At that time, I was teaching Global Cyberlaw at Bentley University, a business undergraduate school in Waltham, Massachusetts. In one of my classes I talked about PeaceTones, and one of my students approached me after class and offered to help. She suggested that we would need a weekend to diagram every step that it would take to not only find musicians in countries we had never visited, but also then how we would get equipment to these countries to record the music, and, how we would select the talent. So over one very long weekend, my student dragged hundreds of steps out of my head. Thank goodness I was teaching at a business school, because I never would have had the patience to list all those steps. Shortly after that, she suggested we apply for a grant.

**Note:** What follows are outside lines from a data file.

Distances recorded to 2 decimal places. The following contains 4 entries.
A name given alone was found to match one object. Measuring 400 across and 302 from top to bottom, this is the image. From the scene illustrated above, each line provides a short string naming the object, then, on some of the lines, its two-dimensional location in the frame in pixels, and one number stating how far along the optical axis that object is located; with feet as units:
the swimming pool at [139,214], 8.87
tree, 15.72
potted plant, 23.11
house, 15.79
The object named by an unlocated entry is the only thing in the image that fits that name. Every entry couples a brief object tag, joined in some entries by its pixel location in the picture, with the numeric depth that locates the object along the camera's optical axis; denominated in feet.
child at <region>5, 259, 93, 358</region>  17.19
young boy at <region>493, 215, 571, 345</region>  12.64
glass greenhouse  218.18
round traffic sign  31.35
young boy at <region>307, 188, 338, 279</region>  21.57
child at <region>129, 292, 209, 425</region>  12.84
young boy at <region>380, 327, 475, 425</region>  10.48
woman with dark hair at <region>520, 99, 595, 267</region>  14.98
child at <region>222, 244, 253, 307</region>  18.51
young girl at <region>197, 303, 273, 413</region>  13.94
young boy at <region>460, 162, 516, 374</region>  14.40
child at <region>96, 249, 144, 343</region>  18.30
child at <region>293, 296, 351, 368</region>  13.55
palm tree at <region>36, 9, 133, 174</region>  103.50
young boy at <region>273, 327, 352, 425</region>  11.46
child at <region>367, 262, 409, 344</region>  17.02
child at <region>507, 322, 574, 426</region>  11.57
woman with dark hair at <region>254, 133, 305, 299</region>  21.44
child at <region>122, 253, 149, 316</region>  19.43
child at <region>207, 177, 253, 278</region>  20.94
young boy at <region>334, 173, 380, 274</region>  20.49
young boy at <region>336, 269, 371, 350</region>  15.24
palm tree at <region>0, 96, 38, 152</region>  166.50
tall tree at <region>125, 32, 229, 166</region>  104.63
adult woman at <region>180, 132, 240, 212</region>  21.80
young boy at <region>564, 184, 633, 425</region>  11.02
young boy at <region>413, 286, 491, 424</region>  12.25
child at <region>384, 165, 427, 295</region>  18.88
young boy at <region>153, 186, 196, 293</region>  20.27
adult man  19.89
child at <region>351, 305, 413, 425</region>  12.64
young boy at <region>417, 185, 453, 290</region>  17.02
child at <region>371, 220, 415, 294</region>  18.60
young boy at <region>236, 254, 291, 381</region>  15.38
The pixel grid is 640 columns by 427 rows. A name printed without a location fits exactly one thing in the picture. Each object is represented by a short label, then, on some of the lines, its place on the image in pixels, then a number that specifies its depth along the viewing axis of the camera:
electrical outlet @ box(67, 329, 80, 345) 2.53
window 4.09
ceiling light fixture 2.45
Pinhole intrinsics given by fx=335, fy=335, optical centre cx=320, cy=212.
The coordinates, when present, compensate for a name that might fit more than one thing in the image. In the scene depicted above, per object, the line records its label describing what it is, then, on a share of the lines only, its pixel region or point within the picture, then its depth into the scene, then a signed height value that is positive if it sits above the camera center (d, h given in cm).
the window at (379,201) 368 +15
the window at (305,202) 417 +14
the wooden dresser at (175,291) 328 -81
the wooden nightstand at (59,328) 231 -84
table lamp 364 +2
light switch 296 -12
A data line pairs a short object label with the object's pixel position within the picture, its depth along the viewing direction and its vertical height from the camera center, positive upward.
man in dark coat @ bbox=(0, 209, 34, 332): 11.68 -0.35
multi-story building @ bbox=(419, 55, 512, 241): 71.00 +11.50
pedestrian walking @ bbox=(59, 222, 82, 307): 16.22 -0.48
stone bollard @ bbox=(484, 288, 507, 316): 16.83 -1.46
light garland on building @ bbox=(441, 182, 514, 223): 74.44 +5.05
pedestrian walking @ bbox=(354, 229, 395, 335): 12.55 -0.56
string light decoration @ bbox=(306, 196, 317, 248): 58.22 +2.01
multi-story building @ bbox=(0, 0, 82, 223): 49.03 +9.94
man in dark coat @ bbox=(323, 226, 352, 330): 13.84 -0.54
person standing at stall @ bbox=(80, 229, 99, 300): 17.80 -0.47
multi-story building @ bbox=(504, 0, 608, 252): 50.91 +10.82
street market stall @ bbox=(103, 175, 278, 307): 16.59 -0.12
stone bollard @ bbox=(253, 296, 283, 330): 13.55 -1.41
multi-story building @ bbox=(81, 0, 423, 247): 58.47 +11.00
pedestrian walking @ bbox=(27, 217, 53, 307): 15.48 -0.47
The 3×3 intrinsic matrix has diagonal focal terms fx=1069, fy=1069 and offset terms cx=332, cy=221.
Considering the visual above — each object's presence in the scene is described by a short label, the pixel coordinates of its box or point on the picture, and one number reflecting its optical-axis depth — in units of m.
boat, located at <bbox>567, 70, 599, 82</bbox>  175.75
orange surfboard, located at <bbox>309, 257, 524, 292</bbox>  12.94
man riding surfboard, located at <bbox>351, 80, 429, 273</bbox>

At the time a couple of my board members, Ordelio Sette and Jim Silkenat, were part of the organizing group which was in the process of creating The World Justice Project. They told me that the WJP had an opportunity fund, so we applied for their grant in the summer of 2008. Using the aforementioned step by step process and identifying Ghana, Haiti, Afghanistan, Brazil, Sierra Leon, the West Bank and Israel as our initial countries to approach, we applied for and won a $25,000 grant.
At that point, I started looking for recording equipment. Helped by my neighbors not only did we go out and buy and set up our original recording equipment, we also selected Lauren’s AKAA project in Ghana to do some initial recordings. Meanwhile, Dan Rainey found a great recording artist from Sierra Leone, Jay Arr; Colin Rule introduced us to Ato Pereferico, a young group of hip hop teenagers from a favela in Recife, Brazil, and a Tufts student, Valerie Schenkman, and I went to Haiti and she recorded many tracks from a rural area in the northeast of Haiti. Lauren and her dad went to Ghana and recorded tracks. We had our first music. Though we visited Afghanistan and the West Bank and Israel that first summer (2009), we were unable to get music recorded, though the trip to Afghanistan led to the Internet Silk Road project. And, we hope to get back to the Middle East.